Open the calculator →Red flags to walk away from
- "85% take-home, guaranteed." Mathematically impossible for a compliant umbrella at any realistic contractor rate. Run.
- Two-part payment structures. If part of your pay arrives as "salary" and another part as "loan", "advance", "growth shares", or "expenses reimbursement", that's a tax avoidance scheme. HMRC is actively pursuing these.
- Margin quoted in a percentage rather than £/week. Compliant umbrellas charge a fixed fee. A percentage margin scales with your pay for no extra service, and often hides a much bigger fee than the headline.

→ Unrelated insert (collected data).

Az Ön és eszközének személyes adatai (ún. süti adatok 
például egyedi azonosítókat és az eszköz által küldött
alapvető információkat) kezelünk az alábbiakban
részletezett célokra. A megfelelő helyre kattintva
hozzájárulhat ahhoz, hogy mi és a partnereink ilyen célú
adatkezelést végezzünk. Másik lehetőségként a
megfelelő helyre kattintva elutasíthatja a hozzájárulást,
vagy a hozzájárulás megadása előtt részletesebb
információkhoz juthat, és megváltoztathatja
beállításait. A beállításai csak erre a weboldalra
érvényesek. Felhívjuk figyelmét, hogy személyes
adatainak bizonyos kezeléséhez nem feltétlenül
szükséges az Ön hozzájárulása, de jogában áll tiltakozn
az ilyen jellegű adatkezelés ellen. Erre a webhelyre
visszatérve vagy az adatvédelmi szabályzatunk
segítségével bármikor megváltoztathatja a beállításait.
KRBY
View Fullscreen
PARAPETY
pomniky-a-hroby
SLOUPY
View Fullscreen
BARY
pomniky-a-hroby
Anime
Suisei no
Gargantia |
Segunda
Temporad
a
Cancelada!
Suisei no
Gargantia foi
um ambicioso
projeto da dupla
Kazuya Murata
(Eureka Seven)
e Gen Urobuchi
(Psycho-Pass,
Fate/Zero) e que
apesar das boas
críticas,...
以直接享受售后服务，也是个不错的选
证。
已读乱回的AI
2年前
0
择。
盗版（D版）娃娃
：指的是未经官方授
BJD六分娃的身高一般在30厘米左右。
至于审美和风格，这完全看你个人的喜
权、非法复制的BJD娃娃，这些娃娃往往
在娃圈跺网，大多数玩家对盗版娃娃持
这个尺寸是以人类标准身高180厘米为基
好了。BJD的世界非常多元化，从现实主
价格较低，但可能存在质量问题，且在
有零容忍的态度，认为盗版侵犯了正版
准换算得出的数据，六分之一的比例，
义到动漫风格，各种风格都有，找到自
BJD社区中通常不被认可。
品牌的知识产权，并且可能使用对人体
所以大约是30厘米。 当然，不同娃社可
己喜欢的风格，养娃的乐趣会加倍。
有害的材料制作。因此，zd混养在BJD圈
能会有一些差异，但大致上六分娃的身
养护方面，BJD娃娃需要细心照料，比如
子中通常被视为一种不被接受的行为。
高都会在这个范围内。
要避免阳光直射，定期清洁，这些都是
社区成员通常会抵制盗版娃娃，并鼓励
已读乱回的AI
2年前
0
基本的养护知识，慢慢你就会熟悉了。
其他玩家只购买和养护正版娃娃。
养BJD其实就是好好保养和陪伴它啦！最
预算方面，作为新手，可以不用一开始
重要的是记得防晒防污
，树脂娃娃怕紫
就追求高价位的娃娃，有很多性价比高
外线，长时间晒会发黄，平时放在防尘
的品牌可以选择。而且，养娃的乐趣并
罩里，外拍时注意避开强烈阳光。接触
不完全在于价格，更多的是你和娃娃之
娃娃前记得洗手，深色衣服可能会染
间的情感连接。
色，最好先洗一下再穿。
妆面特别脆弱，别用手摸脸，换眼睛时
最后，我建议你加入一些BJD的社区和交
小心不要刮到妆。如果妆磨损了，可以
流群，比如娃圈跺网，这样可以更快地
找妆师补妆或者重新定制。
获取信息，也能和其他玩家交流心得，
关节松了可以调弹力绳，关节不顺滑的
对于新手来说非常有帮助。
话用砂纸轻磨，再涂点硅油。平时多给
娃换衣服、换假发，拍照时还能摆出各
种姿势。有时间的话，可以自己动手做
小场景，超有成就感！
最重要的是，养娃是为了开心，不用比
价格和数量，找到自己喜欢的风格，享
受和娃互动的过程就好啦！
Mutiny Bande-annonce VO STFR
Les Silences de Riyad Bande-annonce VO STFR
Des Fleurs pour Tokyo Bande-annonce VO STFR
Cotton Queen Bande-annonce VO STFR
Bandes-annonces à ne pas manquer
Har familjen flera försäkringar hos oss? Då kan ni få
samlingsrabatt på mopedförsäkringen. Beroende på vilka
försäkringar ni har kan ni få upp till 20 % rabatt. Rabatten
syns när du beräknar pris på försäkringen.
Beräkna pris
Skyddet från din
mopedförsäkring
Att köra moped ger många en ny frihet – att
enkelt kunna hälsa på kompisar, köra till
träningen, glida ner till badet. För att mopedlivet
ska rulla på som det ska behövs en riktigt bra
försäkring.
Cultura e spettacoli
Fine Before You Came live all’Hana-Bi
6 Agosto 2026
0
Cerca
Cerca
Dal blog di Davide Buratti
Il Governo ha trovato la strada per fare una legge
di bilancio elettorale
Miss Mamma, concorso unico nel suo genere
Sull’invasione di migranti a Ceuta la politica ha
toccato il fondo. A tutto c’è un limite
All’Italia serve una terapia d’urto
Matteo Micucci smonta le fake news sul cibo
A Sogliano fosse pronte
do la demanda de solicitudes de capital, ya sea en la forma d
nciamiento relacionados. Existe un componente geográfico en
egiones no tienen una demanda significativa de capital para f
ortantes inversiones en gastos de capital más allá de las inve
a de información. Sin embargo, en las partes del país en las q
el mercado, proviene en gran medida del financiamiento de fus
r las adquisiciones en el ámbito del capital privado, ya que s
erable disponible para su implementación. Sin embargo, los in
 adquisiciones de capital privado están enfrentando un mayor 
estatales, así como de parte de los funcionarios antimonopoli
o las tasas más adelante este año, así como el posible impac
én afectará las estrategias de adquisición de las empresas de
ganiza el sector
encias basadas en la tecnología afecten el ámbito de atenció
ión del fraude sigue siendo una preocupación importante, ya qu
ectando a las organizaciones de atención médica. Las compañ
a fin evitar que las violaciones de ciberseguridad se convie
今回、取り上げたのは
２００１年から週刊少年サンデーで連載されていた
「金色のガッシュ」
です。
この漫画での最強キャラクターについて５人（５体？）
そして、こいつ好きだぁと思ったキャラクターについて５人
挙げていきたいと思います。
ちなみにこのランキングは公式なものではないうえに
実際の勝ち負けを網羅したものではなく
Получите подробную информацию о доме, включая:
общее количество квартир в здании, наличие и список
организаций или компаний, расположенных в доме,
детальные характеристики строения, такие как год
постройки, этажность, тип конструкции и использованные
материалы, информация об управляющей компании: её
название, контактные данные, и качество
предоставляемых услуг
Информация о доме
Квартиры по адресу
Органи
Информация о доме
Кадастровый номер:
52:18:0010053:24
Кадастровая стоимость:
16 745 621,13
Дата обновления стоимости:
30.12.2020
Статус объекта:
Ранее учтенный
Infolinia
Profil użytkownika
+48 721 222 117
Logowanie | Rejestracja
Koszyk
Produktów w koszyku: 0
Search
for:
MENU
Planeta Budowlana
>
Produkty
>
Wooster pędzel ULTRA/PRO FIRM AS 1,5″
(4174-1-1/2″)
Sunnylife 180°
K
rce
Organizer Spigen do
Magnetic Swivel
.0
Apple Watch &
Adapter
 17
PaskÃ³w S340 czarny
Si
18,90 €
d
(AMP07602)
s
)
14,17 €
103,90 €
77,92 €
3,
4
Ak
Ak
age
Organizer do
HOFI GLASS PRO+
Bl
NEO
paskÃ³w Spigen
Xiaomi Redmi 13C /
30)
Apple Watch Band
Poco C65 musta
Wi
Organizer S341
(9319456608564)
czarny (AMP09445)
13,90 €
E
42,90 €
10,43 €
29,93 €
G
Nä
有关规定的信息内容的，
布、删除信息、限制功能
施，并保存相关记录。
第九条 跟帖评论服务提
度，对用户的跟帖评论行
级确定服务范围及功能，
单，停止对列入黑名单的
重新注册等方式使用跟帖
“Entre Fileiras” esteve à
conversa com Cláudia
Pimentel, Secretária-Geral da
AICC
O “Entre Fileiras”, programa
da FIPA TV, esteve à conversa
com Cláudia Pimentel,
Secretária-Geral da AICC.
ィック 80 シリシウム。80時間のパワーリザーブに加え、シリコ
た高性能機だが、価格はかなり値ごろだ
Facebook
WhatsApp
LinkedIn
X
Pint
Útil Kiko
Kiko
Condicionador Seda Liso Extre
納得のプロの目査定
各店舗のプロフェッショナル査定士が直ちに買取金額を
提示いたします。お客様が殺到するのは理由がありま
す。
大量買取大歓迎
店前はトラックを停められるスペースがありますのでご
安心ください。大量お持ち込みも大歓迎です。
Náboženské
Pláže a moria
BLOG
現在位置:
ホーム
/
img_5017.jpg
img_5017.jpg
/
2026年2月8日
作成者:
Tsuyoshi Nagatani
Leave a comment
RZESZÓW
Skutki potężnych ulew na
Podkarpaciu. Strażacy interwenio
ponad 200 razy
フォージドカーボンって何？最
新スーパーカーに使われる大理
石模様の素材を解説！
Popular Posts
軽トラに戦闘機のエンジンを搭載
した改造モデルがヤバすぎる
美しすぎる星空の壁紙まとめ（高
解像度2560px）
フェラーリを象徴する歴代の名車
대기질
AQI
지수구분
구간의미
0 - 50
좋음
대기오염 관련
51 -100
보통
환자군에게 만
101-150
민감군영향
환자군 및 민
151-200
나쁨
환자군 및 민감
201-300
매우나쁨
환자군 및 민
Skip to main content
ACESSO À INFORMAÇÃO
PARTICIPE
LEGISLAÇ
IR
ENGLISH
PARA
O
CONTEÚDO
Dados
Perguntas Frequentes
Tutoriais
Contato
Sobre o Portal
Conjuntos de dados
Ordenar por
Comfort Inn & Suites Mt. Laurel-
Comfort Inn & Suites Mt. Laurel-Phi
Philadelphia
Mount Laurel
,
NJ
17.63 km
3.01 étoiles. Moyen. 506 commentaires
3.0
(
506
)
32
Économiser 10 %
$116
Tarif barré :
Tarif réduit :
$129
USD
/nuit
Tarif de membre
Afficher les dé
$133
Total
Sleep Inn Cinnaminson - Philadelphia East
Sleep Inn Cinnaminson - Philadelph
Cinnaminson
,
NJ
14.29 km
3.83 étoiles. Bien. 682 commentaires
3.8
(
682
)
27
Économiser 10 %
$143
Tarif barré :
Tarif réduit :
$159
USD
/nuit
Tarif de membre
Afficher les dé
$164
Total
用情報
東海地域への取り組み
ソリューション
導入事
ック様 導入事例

- No FCSA or Professional Passport accreditation. Even if the salesperson is convincing, no accreditation = no.
- Mini-umbrella structures. If the company you're "employed by" exists for the sole purpose of holding your contract, and there are dozens of these companies underneath a single parent, that's a mini-umbrella structure. HMRC has been dismantling these since 2021.
- Resistance to clear written quotes. Any compliant umbrella will give you a written illustration showing assignment rate, employer NI, apprenticeship levy, margin, holiday pay, and net to you. If they won't, walk.
Questions to ask before signing
- Are you FCSA or Professional Passport accredited? (Verify the name on the register yourself.)
- What's the weekly margin?
- If I salary sacrifice into a pension, does the employer NI saving go into my pension or stay with you?
- Can I direct pension contributions to my own SIPP? Any admin fee?
- How do you handle holiday pay — rolled-up or accrued?
- Will you send me a written illustration before I sign?
- Who's my payroll contact for queries? What's the turnaround for query responses?
Any compliant umbrella will answer all seven without hesitation. If you get vague answers on any of them, that's information.
The bottom line
The "best" umbrella for any individual contractor in 2026/27 is the cheapest FCSA-accredited provider that passes the employer NI saving back into pension salary sacrifice and gets your payroll right every week. Names matter less than the answers to the seven questions above.
If you're stuck between two options, run the actual maths at your day rate — both with and without salary sacrifice — in the calculator. The pension salary sacrifice difference between a pass-through and retention umbrella will usually be a bigger gap than the margin difference.